Updated

It's often said that David Cameron is a lucky politician who has seemed to coast through politics on instinct and charm during a career that has culminated in six years as British prime minister. On Thursday, his luck ran out.

In calling a referendum on Britain's membership in the European Union, Cameron made a gamble that sank his career — and set his country on a course to leave an international alliance it joined more than 40 years ago. Speaking to assembled reporters outside his Downing Street office Friday, he said he would stay on for as long as was necessary for stability's sake, but that he could not be the one to lead Britain out of Europe.

"I will do everything I can as prime minister to steady the ship over the coming weeks and months," he said, "but I do not think it would be right for me to try to be the captain that steers the country to its next destination."

Brexit was a rare but fateful miscalculation for a politician who has a reputation for thriving under pressure and astutely judging political risks.

"I think he's actually been pretty stunned by the strength of the 'leave' cause," Cameron biographer James Hanning told The Associated Press several days ahead of the referendum. "The golden rule is, never hold a referendum unless you're confident of winning it, and I think he thought that the moderate voices would prevail by some distance."

The referendum campaign was unexpectedly bitter and divisive, and was brought to a shocked halt when Labour lawmaker Jo Cox was shot and stabbed to death in the street last week.
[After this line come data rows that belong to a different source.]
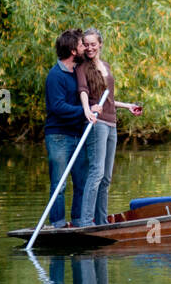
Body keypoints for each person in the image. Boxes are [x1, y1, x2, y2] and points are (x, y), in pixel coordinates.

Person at [76, 27, 142, 226]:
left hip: (112, 122)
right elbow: (83, 90)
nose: (89, 48)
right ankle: (87, 222)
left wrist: (127, 106)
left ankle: (102, 221)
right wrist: (86, 109)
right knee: (96, 173)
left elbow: (109, 99)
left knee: (106, 177)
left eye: (93, 44)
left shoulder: (105, 65)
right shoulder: (82, 68)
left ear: (100, 44)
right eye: (86, 45)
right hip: (97, 123)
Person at [43, 29, 94, 228]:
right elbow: (57, 107)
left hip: (79, 135)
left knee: (81, 182)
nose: (85, 48)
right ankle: (57, 224)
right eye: (82, 45)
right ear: (73, 50)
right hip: (58, 137)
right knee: (59, 184)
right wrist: (85, 111)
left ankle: (79, 222)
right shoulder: (55, 76)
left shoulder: (80, 71)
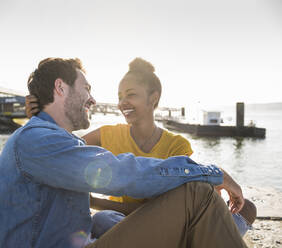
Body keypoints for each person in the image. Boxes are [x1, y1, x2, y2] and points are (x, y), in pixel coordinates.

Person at [11, 57, 248, 248]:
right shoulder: (37, 140)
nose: (93, 100)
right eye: (87, 88)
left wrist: (44, 121)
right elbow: (127, 173)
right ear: (60, 88)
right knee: (198, 194)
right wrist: (212, 172)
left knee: (211, 201)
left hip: (86, 239)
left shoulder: (47, 140)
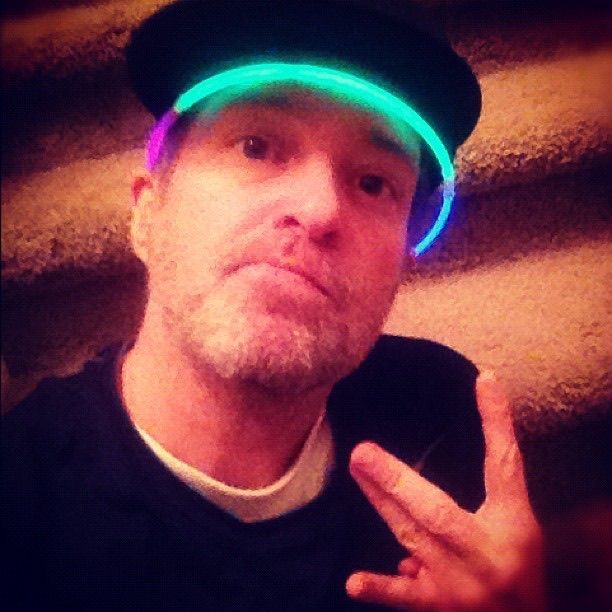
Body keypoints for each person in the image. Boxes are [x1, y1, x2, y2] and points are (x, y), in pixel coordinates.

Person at [2, 1, 545, 609]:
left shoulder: (440, 413)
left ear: (401, 263)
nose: (319, 210)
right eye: (256, 146)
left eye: (373, 183)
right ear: (147, 212)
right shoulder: (22, 504)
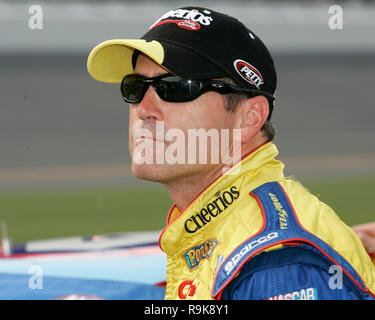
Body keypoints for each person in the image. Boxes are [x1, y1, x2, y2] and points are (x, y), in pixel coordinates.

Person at [87, 7, 375, 300]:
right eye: (135, 87)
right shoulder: (224, 233)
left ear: (249, 118)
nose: (144, 110)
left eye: (175, 87)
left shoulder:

The news appeared to dampen the momentum of the "leave" movement, but in the end the Brexit vote prevailed.

"The British people have made a decision to take a separate path," Cameron said Friday morning.

That decision was bitter news for Cameron, who called the referendum to puncture growing support for the anti-EU UK Independence Party and placate the strongly euroskeptic right wing of the Conservatives.

Victoria Honeyman, a lecturer in British politics at the University of Leeds, said Cameron had seen EU battles poison the leaderships of former Tory leaders John Major and William Hague and "feared a civil war in the Conservative Party."

She said the referendum was about "defusing that time bomb" — but Cameron has "moved from having one ticking time bomb to having another ticking time bomb."

When he promised the referendum, in 2013, Cameron said it would "settle this European question in British politics" once and for all.

He told voters he would forge a new deal between Britain and the EU that would make remaining an attractive prospect. At a Brussels summit in February, he won changes to welfare benefits that he said would reduce immigration and an exemption for Britain from the EU's commitment to "ever-closer union" — a phrase that stirs images of a European super-state in some patriotic British hearts.

But many voters proved resistant to Cameron's message that Britain is stronger, safer and more economically secure within the EU than it would be outside it.

The concessions he gained were dismissed as paltry by "leave" campaigners, who said they would do little to limit immigration from other EU nations because the bloc guarantees free movement among member states. It's a subject that resonated with many voters, who have seen hundreds of thousands of people come to Britain over the past decade from new EU members in eastern Europe. (Hundreds of thousands of Britons also live in other EU countries, a less remarked-upon fact).

"I think he has underestimated the enduring nature and the strength of the euroskeptic support in the country and also the extent of the bitterness inside his own party," Hanning said.